_TEKS BACAAN_
______
Ketika Bibir Tak Dapat Berbicara Maka Pikiranlah Yang Akan Menuangkannya dan Jari-jemarilah Yang Membuatnya Menjadi Nyata

Sabtu, 21 Juli 2012

Feminisme Jurisprudence


Feminisme Jurisprudence adalah teori pendekatan hukum berperspektif perempuan yang didasarkan pada kesetaraan gender dibidang politik, ekonomi, dan sosial.
Feminisme Jurisprudence atau bisa disebut Feminist Legal Theori dimana kita mempelajari hukum dari sudut pandang teori-teori feminist. Yang melatarbelakangi teori Feminisme Jurisprudence ini adalah karena untuk mengurangi ideologi patriarkhi melalui penggunaan ideologi hukum dan sejak dulu badan-badan hukum sangat didominasi oleh laki-laki. Teori Feminisme Jurisprudence didasari pada pandangan gerakan feminis bahwa dalam sejarah, hukum merupakan instrumen untuk melanggengkan posisi wanita dibawah subordinasi kaum pria.
Untuk mewujudkan cita-cita tersebut Feminisme Jurisprudence menggunakan metode bertanya pada perempuan apa yang sebenarnya dikehendaki oleh perempuan, mempertimbangkan segala pengalaman konkrit dan unik dari perempuan (perempuan yang banyak mengalami diskriminasi).
Masuknya teori Feminisme Jurisprudence di Indonesia tidak begitu saja langsung dapat diterima oleh masyarakat termasuk para perempuan Indonesia, hal tersebut dikarenakan masyarakat Indonesia telah memiliki adat istiadat, budaya ketimuran yang kental dengan adat melayu (Islam) sehingga tidak mudah menerima budaya dari negeri barat.
Teori Feminisme Jurisprudence mempunyai tujuan yang harus tercapai. Pertama, membongkar dan menjelaskan bagaimana hukum memainkan peran untuk melegalkan status perempuan dalam posisi subordinasi laki-laki, dengan kata lain hukum menjadi sarana untuk melestarikan status quo yaitu dominasi laki-laki atas kaum perempuan. Kedua, melakukan perubahan atau transformasi merubah status kaum perempuan dengan merubah hukum dan cara pandang terhadap isu gender menjadi lebih adil dan berimbang.
______
_BAHAN YANG DISEDIAKAN_
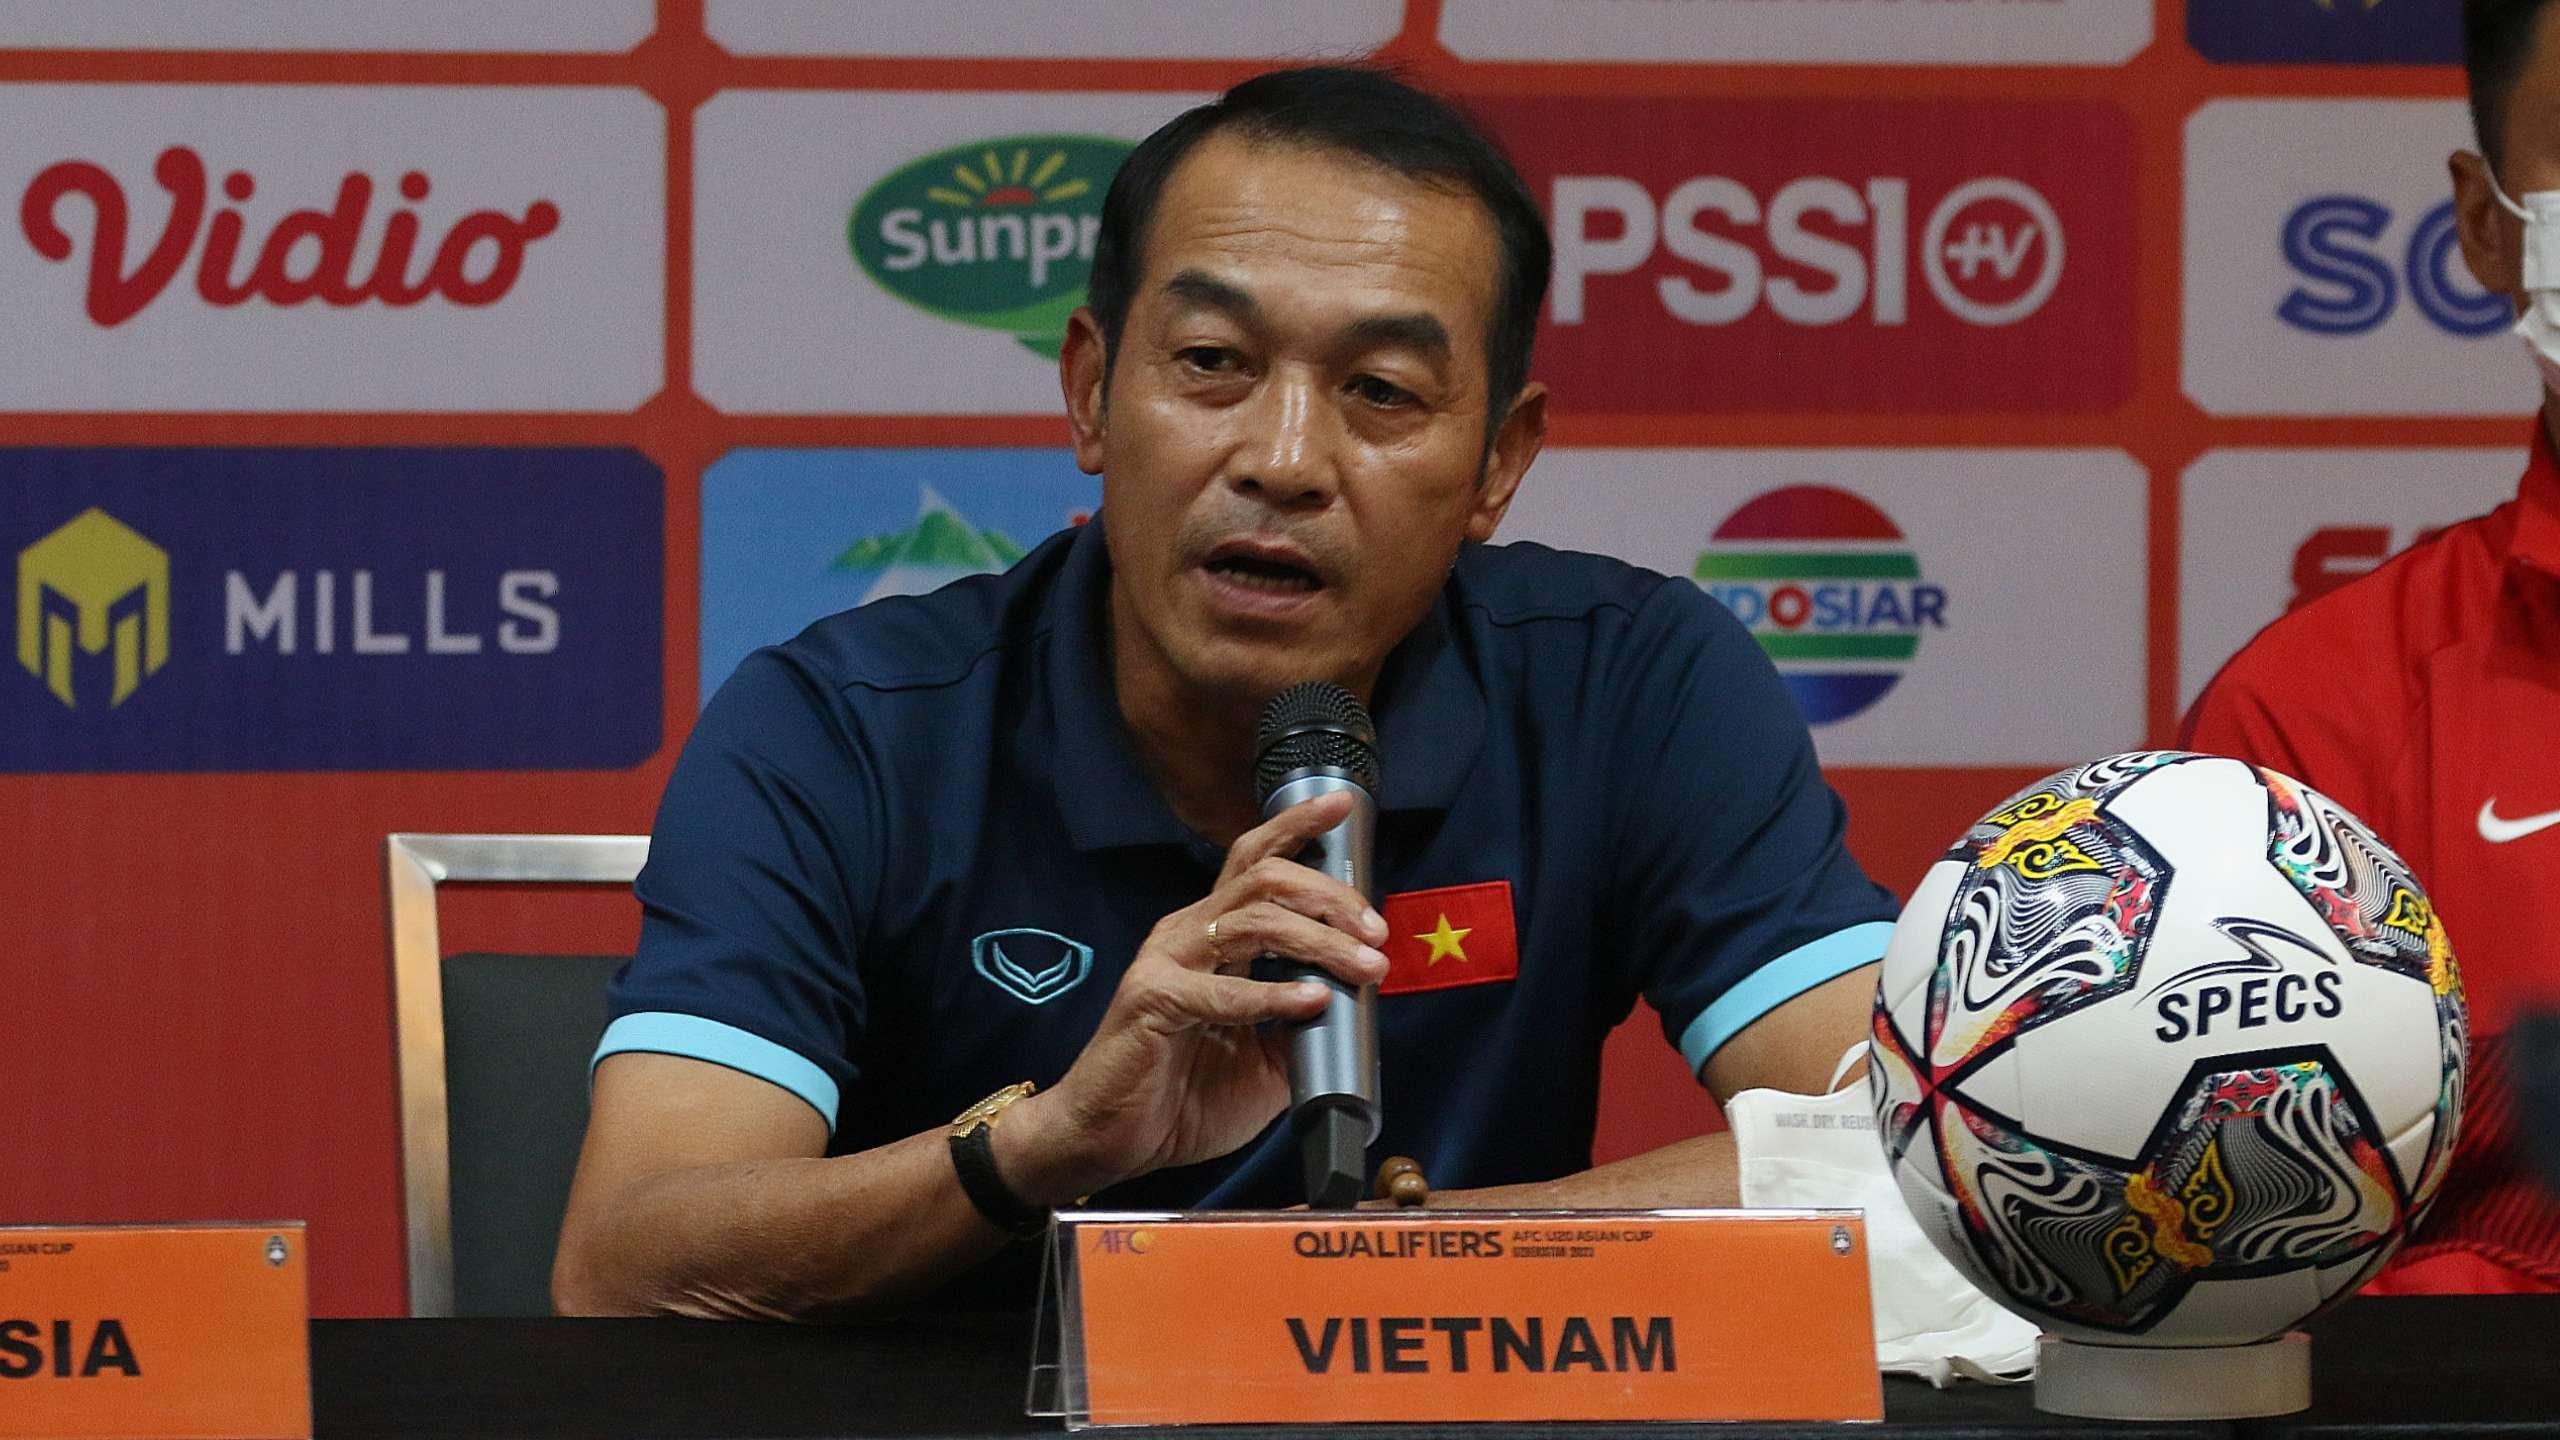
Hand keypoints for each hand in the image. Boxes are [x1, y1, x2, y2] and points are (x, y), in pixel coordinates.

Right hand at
______
_TUGAS LATIHAN_
a – Menurut teks tentang Feminisme Jurisprudence, dengan nama apa lagi teori ini bisa disebut?
b – Lanjutkan teks tentang Feminisme Jurisprudence setelah kalimat terakhirnya.

_JAWABAN ANDA_
a – Feminist Legal Theori.

b –
Feminisme Jurisprudence mempengaruhi pemikiran hukum dalam setiap bidang hukum, diantaranya hubungan rumah tangga seperti perkawinan, perceraian dan keluarga, kekerasan dalam rumah tangga, pekerjaan, pelecehan seksual, hak-hak sipil, perpajakan, hak asasi manusia, dan hak-hak reproduksi.
Feminisme Jurisprudence mendorong emansipatoris kaum perempuan dibidang hukum di Indonesia, yaitu dimana kaum perempuan banyak melakukan usaha perubahan kearah kesetaraan gender di Indonesia telah mulai terasa dengan segala polemiknya. Usaha pembuatan Rancangan Undang-Undang seperti perlindungan kekerasan dalam rumah tangga, perlindungan pekerja wanita migran, perlindungan korban anak perempuan telah diperjuangkan. Berdirinya lembaga-lembaga yang memperjuangkan hak-hak perempuan dan LSM banyak menyadarkan kaum perempuan atas adanya struktur dominasi kaum laki-laki yang tertanam didalam pikiran, struktur dan budaya dengan melakukan kajian kritis terhadap berbagai produk kebijakan yang tidak berperspektif gender serta melakukan berbagai upaya untuk mengadvokasi usulan-usulan perubahan kebijakan dalam berbagai bentuk seperti, dialog publik, seminar, talkshow, dan loka karya.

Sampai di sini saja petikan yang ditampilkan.